La tecnologia del gene editing è stata con successo utilizzata su numerosi modelli animali e su modelli sperimentali di scimmia e più recentemente su cellule staminali embrionali e gameti come lo spermatozoo e l’ovocita. Proprio questi ultimi esperimenti hanno suscitato i timori segnalati dai ricercatori autori della richiesta di moratoria.
Numerosi altri ricercatori invece suggeriscono di andare avanti sebbene con le dovute cautele nell’interesse dei circa venti milioni di pazienti affetti da malattie rare nella sola Europa che potrebbero guarire definitivamente sottoponendosi alla tecnica del gene editing.

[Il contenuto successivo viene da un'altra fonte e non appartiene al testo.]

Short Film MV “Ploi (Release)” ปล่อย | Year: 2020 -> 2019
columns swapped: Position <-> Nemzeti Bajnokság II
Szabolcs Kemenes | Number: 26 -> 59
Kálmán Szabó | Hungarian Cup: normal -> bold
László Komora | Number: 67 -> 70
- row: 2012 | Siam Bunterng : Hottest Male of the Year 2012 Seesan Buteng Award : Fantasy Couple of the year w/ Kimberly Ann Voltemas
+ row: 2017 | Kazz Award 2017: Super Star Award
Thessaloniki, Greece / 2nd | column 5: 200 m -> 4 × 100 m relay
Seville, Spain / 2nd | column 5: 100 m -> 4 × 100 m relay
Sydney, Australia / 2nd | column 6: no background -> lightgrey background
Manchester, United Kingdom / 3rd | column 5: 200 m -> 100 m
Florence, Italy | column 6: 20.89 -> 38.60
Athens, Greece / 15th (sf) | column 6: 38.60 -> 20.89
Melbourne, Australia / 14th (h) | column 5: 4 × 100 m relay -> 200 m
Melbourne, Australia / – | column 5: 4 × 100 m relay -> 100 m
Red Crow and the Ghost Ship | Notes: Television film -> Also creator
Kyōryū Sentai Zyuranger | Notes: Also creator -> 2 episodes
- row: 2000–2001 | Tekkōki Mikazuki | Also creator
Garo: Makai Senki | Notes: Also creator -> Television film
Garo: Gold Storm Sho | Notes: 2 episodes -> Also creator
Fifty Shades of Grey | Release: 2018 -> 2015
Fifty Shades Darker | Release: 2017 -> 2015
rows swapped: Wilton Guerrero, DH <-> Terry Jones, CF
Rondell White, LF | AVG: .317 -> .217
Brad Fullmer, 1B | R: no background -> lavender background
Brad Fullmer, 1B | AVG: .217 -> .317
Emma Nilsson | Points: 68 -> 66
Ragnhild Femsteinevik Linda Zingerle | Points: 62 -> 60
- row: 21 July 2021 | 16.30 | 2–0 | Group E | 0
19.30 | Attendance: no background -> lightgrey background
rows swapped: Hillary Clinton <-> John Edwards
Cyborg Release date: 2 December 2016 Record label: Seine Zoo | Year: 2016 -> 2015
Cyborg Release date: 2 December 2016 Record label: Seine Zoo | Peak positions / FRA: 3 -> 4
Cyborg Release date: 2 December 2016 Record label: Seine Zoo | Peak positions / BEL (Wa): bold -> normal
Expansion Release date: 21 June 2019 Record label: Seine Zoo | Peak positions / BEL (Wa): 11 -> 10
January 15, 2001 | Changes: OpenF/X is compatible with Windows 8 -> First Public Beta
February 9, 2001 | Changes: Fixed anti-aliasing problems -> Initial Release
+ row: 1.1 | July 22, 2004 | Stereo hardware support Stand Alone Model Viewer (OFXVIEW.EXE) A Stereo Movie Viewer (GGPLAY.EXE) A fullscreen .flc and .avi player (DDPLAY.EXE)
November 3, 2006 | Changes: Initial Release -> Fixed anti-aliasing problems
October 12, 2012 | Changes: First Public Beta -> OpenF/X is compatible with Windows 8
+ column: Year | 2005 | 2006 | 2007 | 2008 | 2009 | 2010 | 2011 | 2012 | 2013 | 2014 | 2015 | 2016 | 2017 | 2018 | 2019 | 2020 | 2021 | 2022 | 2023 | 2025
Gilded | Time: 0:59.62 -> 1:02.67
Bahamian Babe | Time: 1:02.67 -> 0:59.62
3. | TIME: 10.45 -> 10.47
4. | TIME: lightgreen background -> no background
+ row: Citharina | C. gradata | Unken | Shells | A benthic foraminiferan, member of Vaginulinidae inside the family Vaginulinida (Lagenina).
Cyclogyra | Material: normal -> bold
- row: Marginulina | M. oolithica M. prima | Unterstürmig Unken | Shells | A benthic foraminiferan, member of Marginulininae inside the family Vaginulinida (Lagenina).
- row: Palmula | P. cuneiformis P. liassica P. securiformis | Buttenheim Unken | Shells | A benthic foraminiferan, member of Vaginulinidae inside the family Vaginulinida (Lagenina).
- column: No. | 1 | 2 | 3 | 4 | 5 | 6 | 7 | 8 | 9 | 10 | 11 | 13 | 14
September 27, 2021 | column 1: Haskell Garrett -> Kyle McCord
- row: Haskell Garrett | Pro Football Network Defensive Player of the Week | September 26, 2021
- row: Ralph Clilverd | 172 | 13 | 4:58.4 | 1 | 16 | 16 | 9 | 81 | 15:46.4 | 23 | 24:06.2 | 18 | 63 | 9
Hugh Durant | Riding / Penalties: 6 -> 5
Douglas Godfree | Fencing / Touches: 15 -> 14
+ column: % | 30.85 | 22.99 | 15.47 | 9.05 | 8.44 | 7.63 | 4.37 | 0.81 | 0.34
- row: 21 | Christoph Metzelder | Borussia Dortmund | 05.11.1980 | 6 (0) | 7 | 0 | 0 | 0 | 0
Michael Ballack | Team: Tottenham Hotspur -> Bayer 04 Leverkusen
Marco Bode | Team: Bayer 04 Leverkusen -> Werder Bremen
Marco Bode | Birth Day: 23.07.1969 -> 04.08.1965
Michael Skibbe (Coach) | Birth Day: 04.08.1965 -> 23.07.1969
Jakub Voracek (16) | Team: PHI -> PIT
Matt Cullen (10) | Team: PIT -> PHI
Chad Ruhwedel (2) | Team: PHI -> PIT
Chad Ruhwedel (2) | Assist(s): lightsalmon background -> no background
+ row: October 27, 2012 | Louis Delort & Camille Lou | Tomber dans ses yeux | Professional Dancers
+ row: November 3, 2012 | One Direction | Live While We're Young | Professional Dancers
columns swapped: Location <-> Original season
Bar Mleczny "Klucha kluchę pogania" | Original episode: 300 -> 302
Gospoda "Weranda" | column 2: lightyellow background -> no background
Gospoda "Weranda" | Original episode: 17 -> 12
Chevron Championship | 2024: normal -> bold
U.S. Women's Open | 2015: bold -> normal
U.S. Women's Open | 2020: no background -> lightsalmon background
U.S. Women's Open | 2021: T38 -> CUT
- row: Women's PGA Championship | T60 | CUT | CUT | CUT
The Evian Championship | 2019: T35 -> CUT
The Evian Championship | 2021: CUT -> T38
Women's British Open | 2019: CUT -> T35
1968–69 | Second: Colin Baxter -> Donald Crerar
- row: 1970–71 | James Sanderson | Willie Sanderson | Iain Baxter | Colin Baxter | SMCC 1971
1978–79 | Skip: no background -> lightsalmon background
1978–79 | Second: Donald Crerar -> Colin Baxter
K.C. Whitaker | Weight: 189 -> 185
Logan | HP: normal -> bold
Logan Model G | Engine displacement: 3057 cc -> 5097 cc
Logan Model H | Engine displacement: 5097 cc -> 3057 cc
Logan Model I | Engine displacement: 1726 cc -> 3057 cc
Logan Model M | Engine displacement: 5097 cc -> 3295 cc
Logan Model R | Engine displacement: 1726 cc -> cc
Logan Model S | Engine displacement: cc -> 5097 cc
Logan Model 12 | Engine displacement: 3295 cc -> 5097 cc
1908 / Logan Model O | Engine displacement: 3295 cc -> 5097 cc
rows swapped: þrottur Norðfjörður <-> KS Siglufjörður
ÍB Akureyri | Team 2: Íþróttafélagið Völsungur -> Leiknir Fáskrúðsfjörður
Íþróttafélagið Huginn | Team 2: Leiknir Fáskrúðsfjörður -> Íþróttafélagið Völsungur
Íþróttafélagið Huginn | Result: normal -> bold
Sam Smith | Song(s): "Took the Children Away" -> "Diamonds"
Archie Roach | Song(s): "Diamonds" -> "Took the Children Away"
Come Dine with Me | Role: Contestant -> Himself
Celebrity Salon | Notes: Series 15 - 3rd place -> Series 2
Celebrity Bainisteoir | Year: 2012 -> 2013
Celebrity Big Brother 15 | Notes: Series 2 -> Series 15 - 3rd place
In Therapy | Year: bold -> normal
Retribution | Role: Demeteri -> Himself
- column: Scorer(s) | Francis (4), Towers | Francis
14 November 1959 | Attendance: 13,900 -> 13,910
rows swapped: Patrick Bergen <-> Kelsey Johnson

Queste discussioni potrebbero conciliarsi limitando l’applicazione del gene editing solo alla terapia delle cellule somatiche (cioè sulle cellule dei pazienti affetti da malattie genetiche) e non alle cellule germinali (spermatozoi o ovociti) oppure alle cellule embrionali e quindi a embrioni potenziali.
A mio parere, una possibile applicazione del gene editing accettata eticamente è quella della terapia cellulare in utero. La diagnosi prenatale precoce, ha permesso, infatti, negli ultimi anni di diagnosticare patologie in utero dalle prime settimane di vita. E’ oggi possibile prelevare le cellule malate dei feti, correggerle in provetta con il gene editing e quindi trasferirle nuovamente al feto che potrà nascere sano con enormi vantaggi rispetto all’impiego di queste tecnologie dopo la nascita o durante la vita adulta.
Nel loro editoriale, i ricercatori suggeriscono discussioni aperte su questi temi attraverso conferenze e forum di specialisti e chiedono nel frattempo di astenersi dal fare esperimenti su embrioni che potrebbero portare alla nascita di bambini geneticamente modificati.